Over the last several years, much of neuroimaging has focused on pinpointing areas of the brain that are uniquely responsible for specific mental functions, such as learning, memory, fear and love. But this latest research shows that the brain is more complex than that simple model.

In their analysis of global brain activity, the researchers found that different processing tasks have their own distinct pattern of neural connections stretching across the brain, similar to the fingerprints that distinctively identify each of us. Rather than being a static pattern, however, the brain is able to arrange and rearrange the connections based on the mental task being undertaken.

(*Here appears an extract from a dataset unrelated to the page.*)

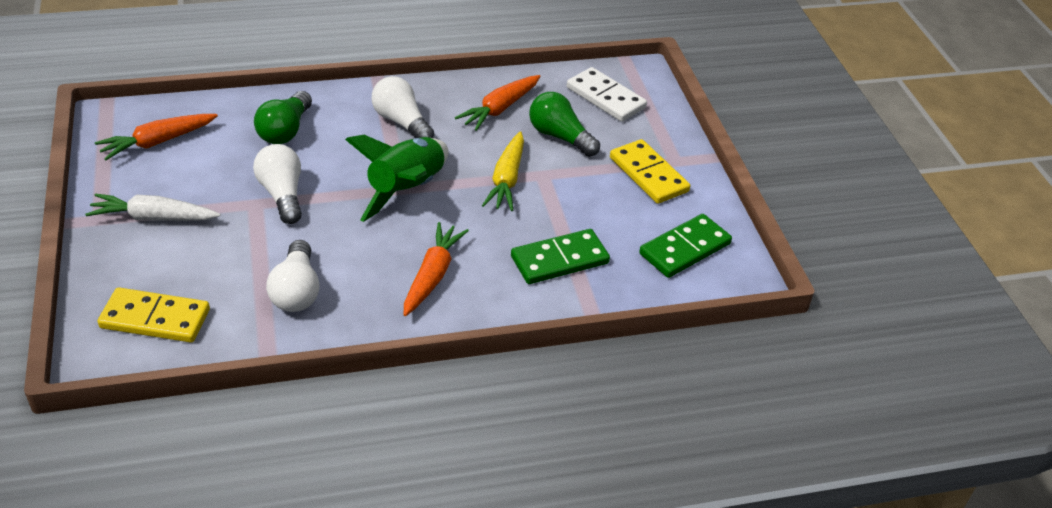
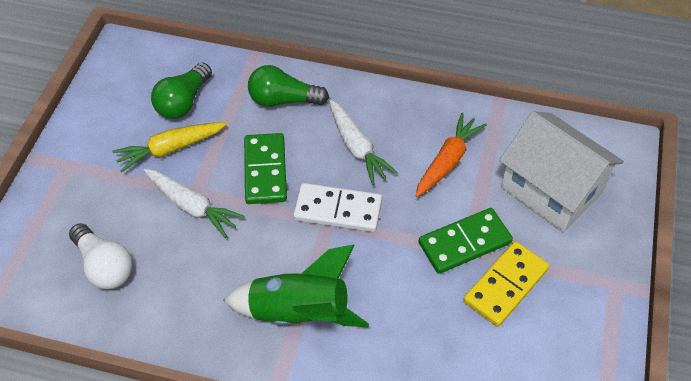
orange carrot: 3 -> 1
white carrot: 1 -> 2
white house: 0 -> 1
white light bulb: 3 -> 1
yellow domino: 2 -> 1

“You can’t just pinpoint a specific area of the brain, for example, and say that is the area responsible for our concept of self or that part is the source of our morality,” says Hanson. “It turns out the brain is much more complex and flexible than that. It has the ability to rearrange neural connections for different functions. By examining the pattern of neural connections, you can predict with a high degree of accuracy what mental processing task a person is doing.“

The findings open up the possibility of categorizing a multitude of mental tasks with their unique pattern of neural circuitry and also represent a potential first, early step in developing a means for identifying higher-level mental functions, such as 'lying' or abstract reasoning. They potentially also could pave the way for earlier diagnosis and better treatment of mental disorders, such as autism and schizophrenia, by offering a means for identifying very subtle abnormalities in brain activity and synchrony.

The research showing that specific mental functions do not correspond directly with certain brain areas but rather a unique pattern of neural connections also provides a more accurate direction for mapping the effective connectivity of the brain. Known as the Connectome Project, the goal of researchers involved in that work is to provide a complete map of the neural circuitry of the central nervous system.